Jehovah’s Praise Heard in the Islands

IN 1969 a missionary of Jehovah’s Witnesses contacted Obasan, a middle-aged housewife who was a deaconess in the Seventh-Day Adventist Church in Belau, a beautiful group of tropical islands in the western Pacific. A weekly home Bible study was started, although the missionary was still struggling with the Palauan language.

One Bible text that impressed Obasan was Psalm 37:10, 11, where she read that it is Jehovah’s purpose for the meek to possess the earth and live in an abundance of peace. Soon she found that Jehovah will resurrect even unrighteous ones and give them the opportunity to gain eternal life during the Thousand Year Reign of Christ.​—Acts 24:15.

She was greatly impressed at learning of God’s love, justice and impartiality. Church leaders visited her home day and night, trying to convince her to stop studying the Bible with Jehovah’s Witnesses. She asked them questions on Bible subjects but did not receive satisfactory answers. One day she was called upon in church to lead the congregation in prayer. She knew that if she prayed to Jehovah, it would bring great criticism from fellow members. But if she did not pray to Jehovah, her prayer would be contrary to what she believed in her heart. So she stood up and directed her prayer to Jehovah, and this soon led to her leaving the church. She quickly joined the missionaries in preaching from house to house.
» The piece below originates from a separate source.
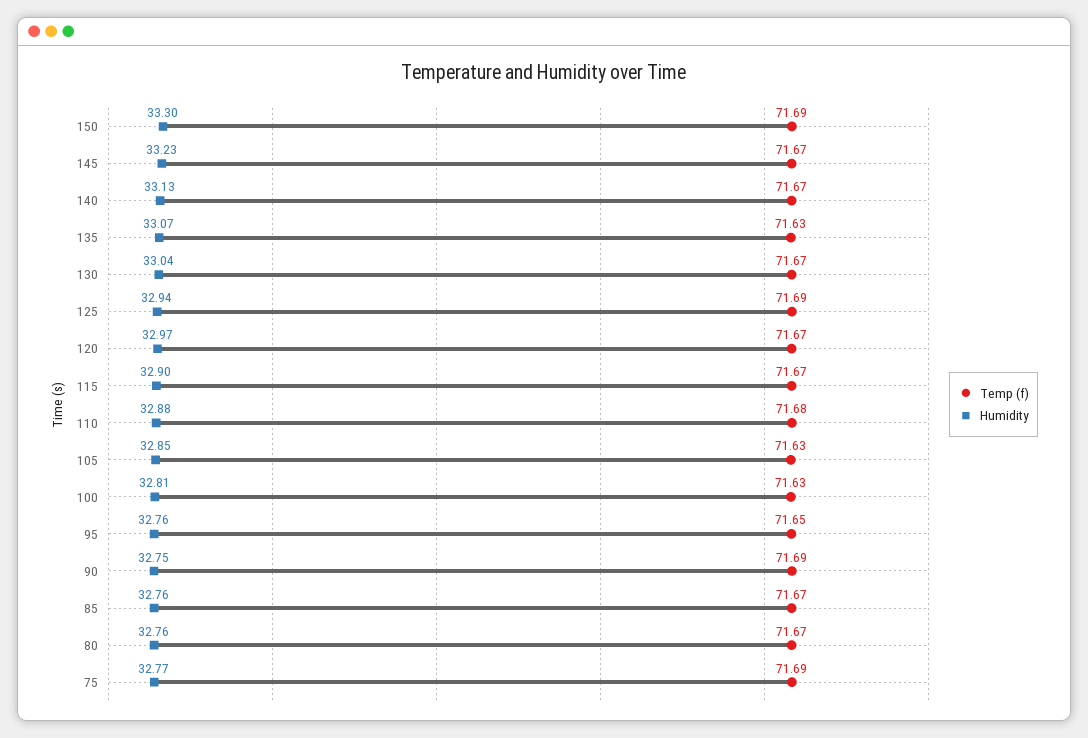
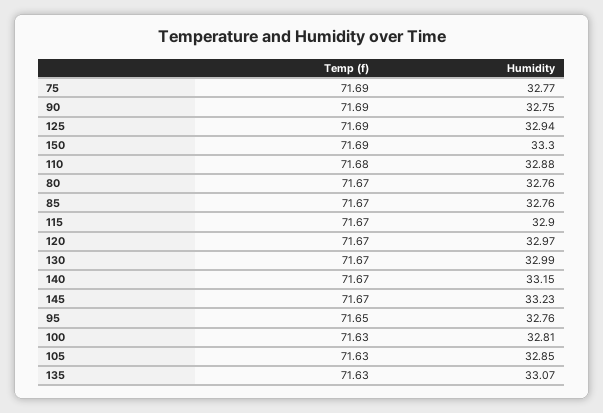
Humidity, 140: 33.13 -> 33.15
Humidity, 130: 33.04 -> 32.99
Her husband was opposed to her “new” religion. He would get drunk and threaten to go to the missionary home and throw a fish spear at them. Obasan recalls: “My relatives were ashamed to see me preaching from house to house. Most of my friends left me, and, looking back now, I realize I could never have continued without Jehovah’s help.” The missionaries helped her to understand the Christian principle of wifely subjection, and she reports that after putting this into practice and avoiding lengthy arguments with her husband, “he stopped opposing me and eventually started studying.”​—Ephesians 5:22.

Obasan was baptized in 1971 and has been in the full-time preaching work since 1975. Four persons with whom she studied have progressed to the point of dedicating their lives to God and symbolizing this with water baptism. She has also helped in the work of translating the magazine The Watchtower and other publications from English into her native Palauan. Through people like Obasan, the scripture is being fulfilled: “Let them attribute to Jehovah glory, and in the islands let them tell forth even his praise.”​—Isaiah 42:12.